(Work instruction) Each line below either holds the string "File" or doesn't. Count those that do and give only the number.

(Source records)
● ● ● ●

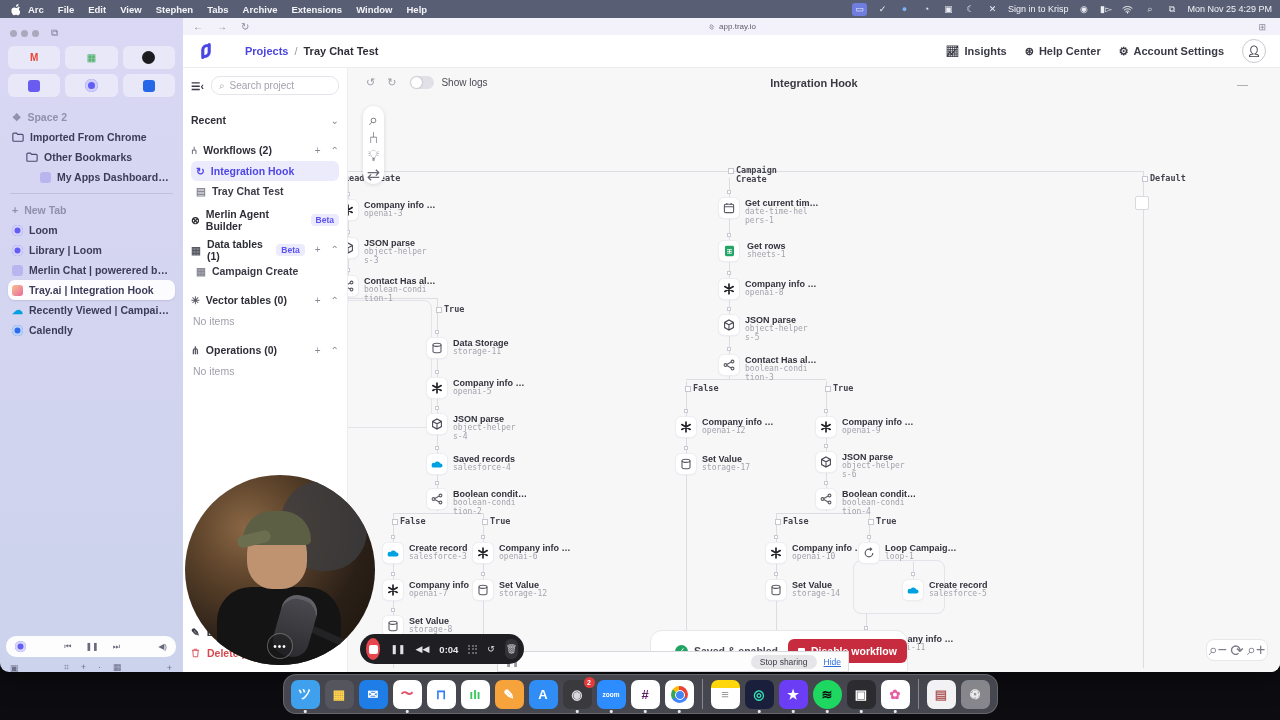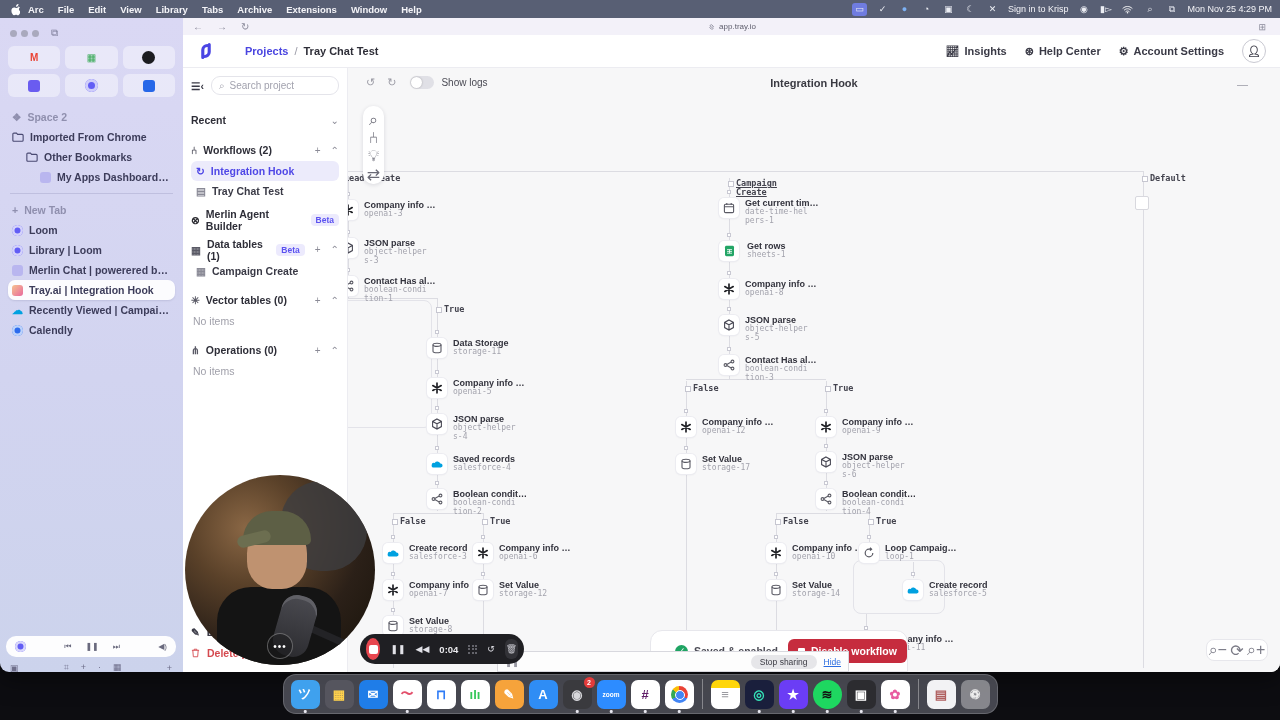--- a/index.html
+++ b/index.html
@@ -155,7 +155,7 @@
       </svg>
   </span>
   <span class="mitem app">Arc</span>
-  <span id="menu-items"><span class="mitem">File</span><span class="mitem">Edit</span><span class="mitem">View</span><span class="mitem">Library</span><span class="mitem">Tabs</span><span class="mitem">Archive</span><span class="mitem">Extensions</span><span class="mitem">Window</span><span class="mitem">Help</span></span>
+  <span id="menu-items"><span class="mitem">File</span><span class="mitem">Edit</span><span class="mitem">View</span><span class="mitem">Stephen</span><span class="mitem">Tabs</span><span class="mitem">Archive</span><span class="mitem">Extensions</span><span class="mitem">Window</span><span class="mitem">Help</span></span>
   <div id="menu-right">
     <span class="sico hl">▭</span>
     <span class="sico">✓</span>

● ● ● ●

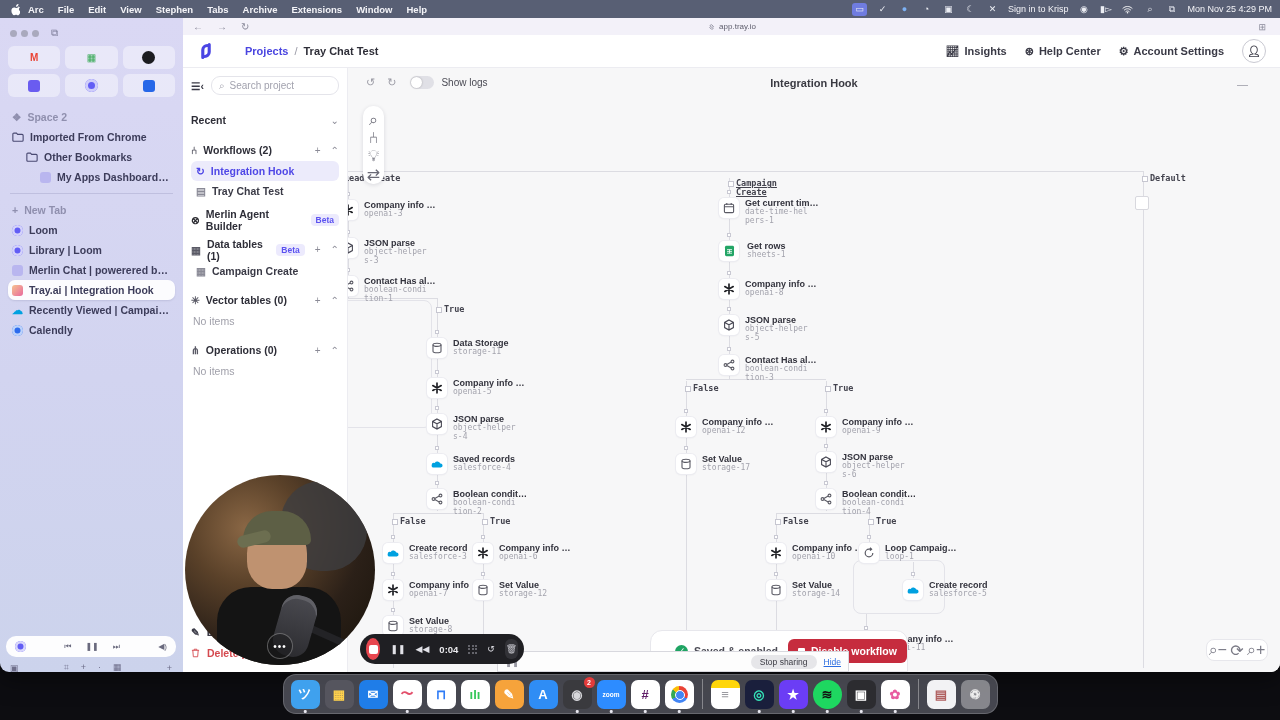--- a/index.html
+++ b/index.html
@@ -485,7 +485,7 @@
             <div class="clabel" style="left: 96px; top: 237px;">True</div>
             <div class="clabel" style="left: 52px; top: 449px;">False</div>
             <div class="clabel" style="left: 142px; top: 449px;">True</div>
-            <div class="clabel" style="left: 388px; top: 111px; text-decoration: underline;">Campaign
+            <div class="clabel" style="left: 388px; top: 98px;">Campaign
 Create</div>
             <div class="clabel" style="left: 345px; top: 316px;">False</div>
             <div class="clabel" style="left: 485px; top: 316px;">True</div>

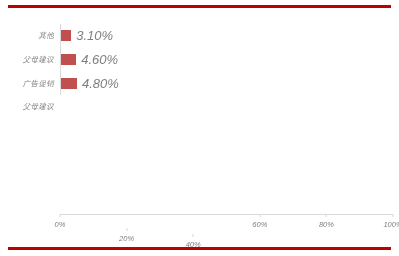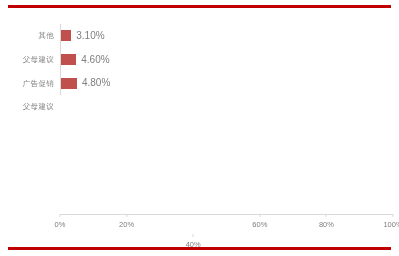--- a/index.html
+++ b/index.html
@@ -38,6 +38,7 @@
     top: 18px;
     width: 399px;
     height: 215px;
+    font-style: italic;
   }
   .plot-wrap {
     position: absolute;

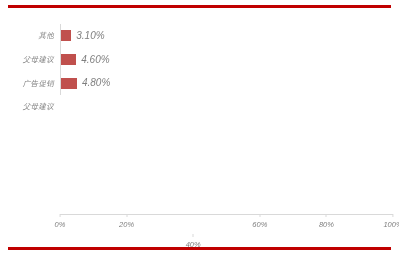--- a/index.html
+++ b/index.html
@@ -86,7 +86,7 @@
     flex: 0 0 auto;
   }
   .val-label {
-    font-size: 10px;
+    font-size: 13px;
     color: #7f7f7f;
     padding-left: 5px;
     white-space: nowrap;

● ● ● ●

(Answer box) 2